South Africa

South Africa

Vavi: Zuma behaved like a gangster

Vavi: Zuma behaved like a gangster

The revelations that President Jacob Zuma conspired with Secret Service agencies to establish a rival trade union to the Association of Mineworkers and Construction Union (Amcu)in the platinum belt should be seen as the last straw, said former Cosatu secretary general Zwelinzima Vavi. Jeanette Chabalala, News24

“If this is true, we have a President who has not just lost the plot, but who has been busy trying to create them,” Vavi said in a statement on Monday.

“For a President to deliberately call together the equivalent of trade union mercenaries and sections of what must be considered probably the most sensitive elements of the state apparatus beggars belief,” he said.

Vavi was responding to claims made in a civil suit brought against Zuma and several government ministers and departments in the North Gauteng High Court in Pretoria.

The leaders of a trade union that was allegedly established as a covert intelligence project claimed they received instructions from Zuma to spy on rival trade unions such as Amcu.

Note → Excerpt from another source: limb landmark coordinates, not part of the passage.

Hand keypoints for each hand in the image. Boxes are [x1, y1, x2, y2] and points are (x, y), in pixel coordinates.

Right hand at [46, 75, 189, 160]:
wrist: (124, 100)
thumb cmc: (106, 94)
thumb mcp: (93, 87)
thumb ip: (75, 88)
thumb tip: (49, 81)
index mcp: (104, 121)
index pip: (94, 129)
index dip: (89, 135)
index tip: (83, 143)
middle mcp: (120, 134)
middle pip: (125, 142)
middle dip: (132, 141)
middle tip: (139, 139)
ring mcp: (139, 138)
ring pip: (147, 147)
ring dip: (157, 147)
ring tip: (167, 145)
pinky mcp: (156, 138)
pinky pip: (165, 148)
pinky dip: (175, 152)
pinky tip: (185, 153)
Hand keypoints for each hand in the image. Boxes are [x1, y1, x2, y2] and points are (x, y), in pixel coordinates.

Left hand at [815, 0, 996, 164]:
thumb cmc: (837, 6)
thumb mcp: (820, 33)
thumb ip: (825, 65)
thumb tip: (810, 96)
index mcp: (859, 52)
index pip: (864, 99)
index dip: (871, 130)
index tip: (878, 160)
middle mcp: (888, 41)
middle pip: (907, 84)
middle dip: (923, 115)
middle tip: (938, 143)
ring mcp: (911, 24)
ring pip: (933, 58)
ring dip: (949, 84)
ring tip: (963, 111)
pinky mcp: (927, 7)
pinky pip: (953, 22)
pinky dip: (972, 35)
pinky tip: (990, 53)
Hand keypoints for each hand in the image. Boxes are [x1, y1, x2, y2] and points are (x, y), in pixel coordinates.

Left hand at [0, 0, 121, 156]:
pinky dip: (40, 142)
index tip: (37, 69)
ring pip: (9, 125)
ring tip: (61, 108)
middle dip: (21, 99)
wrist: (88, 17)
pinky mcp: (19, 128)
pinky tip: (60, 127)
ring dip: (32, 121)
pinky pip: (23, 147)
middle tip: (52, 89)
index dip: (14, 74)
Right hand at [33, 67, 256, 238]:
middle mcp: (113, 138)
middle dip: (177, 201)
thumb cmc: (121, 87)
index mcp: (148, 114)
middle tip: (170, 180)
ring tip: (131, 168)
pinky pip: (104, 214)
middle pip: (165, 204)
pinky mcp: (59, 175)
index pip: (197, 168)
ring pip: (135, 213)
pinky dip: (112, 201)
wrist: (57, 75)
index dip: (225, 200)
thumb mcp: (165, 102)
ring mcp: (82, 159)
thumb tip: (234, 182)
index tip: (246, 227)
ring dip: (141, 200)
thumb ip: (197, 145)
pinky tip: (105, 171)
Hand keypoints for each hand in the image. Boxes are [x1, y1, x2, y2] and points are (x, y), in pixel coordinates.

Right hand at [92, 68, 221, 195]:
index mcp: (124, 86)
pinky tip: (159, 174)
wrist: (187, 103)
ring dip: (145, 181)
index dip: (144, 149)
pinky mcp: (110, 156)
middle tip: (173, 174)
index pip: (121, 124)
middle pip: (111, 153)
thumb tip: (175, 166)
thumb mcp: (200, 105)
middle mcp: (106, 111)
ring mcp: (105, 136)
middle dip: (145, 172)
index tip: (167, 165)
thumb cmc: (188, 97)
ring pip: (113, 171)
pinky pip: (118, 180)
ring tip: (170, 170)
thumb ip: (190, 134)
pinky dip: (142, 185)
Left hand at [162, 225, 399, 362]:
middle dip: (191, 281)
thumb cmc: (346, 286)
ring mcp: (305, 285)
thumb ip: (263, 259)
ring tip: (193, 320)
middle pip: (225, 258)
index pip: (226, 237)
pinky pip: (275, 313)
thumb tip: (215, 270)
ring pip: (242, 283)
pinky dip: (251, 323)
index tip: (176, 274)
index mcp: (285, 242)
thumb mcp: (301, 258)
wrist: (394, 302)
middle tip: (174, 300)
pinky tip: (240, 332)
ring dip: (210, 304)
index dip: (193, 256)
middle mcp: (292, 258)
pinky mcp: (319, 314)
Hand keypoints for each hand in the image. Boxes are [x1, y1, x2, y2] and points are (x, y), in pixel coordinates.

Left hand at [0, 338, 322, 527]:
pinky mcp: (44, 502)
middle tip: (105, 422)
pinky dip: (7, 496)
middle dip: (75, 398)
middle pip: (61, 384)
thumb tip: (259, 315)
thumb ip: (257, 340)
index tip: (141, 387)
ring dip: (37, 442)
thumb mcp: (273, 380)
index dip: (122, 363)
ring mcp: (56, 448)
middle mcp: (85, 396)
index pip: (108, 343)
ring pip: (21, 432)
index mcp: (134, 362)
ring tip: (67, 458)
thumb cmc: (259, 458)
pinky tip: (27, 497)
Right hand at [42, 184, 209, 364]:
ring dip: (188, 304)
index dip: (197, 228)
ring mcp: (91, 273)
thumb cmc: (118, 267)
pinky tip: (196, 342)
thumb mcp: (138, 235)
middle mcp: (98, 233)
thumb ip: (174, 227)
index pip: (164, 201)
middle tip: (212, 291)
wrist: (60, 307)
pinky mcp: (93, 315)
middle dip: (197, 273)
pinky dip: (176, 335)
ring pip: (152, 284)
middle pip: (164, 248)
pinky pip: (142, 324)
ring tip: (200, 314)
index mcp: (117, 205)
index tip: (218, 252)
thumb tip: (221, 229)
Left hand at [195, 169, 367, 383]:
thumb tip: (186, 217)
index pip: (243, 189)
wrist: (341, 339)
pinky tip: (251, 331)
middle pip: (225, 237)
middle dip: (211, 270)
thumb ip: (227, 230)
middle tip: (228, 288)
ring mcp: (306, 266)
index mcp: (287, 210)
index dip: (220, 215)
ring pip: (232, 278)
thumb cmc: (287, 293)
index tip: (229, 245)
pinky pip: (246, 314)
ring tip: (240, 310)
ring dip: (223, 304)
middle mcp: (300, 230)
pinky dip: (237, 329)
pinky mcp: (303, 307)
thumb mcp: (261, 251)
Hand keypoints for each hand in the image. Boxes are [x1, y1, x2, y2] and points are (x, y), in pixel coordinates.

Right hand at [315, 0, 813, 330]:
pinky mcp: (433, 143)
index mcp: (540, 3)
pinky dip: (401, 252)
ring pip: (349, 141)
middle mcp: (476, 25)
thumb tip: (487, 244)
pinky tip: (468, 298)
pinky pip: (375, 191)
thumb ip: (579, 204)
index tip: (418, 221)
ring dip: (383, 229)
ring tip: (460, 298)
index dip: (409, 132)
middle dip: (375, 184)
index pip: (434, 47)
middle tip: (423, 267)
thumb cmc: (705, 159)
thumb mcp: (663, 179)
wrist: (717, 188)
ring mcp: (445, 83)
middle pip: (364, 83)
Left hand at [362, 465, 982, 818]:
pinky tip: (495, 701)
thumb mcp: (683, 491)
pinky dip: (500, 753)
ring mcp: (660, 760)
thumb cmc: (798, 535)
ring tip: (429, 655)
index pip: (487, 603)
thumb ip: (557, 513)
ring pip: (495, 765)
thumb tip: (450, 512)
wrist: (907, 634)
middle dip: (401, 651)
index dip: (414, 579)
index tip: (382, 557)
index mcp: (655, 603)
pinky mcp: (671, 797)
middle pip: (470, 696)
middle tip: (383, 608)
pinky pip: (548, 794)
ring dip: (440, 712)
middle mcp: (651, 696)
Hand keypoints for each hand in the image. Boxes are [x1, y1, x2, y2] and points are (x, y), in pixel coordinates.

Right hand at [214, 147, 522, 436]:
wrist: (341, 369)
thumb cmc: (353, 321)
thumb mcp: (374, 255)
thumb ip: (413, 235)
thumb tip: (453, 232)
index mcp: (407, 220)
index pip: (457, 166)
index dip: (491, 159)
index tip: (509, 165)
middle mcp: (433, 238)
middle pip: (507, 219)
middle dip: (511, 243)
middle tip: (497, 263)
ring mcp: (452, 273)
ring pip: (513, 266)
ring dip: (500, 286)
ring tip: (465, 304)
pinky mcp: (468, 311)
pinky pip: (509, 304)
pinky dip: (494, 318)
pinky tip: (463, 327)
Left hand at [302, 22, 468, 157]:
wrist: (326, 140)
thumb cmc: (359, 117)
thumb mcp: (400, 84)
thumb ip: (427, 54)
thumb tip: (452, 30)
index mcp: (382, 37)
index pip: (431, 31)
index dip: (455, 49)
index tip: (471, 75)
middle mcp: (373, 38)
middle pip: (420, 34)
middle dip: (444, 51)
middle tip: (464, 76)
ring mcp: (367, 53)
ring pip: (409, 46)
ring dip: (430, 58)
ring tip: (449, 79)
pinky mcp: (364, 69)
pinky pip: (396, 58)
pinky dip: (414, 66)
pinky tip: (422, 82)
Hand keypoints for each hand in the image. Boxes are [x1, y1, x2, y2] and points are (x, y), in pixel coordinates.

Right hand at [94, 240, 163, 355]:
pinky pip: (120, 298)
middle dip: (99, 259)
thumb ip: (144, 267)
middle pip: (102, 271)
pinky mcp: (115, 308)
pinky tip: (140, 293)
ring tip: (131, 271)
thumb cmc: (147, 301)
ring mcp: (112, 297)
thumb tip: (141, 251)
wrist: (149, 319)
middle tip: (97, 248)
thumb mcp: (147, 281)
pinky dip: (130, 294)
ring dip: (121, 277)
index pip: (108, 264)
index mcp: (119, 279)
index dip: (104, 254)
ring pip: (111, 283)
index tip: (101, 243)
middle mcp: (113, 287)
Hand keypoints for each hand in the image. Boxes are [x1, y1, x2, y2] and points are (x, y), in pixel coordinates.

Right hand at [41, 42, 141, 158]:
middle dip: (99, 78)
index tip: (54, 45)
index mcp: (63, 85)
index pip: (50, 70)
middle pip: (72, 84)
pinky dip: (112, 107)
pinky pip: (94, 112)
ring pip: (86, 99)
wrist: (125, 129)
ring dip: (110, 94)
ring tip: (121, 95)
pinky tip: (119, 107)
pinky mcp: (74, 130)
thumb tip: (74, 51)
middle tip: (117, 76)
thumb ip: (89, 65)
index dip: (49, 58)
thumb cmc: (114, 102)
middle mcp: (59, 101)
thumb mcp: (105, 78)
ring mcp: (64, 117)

Thebe Maswabi, one of the founding members of the Workers Association Union (WAU), a new trade union registered in 2014, is suing Zuma and several government ministers and departments for R114 million. Maswabi has claimed that he’d been instructed to establish the WAU, partly with the assistance of agents from the State Security Agency (SSA).

However, the funding provided by Zuma and the other defendants allegedly stopped, leaving Maswabi in debt.

According to Maswabi’s particulars of claim filed at court, a SSA agent facilitated the first meeting between him and other would-be members of the union and Zuma in September 2013.

The alleged meeting took place at the Union Buildings.

There were a total of four meetings with Zuma throughout September and October 2013, according to court papers.

Undermine Amcu

The alleged meetings were held in the wake of the Marikana massacre in 2012 and in the context of the ongoing violent strikes in the platinum sector.

“The first defendant (Zuma) had indicated that the police, army and intelligence will work hand-in-hand with the plaintiffs (Maswabi and the WAU) to bring stability within the platinum belt for the interest of the national economy,” reads the particulars of claim.

The new union’s mandate seemed to be very much centred on destabilising Amcu. 

“To willfully plot and then implement moves deliberately designed to create division amongst workers are the actions of persons who not only undermine their oath of office, but who also undermine South African labour law, and the international conventions it has endorsed on the Freedom of Association and many other matters,” Vavi said.

He said it was clear there were attempts to undermine Amcu, and no expense was spared in doing so.

“The fact that the money promised to the Trade Union Mercenaries dried up and caused the brand new Workers Association Union to then flounder, does not detract from the fact that no 1 was behaving not like an elected President, but like a gangster, using whatever means at his disposal to promote a ‘sweetheart’ union at the expense of the tax payer, including miners in platinum.” DM

Photo: Zwelenzima Vavi (COSATU Secretary General), Jacob Zuma (South Africa’s President) and Sidumo Dlamini (COSATU President) during the first day of COSATU’s 11th National Congress, celebrated at the Gallagher Estate in Midrand, 17 September 2012.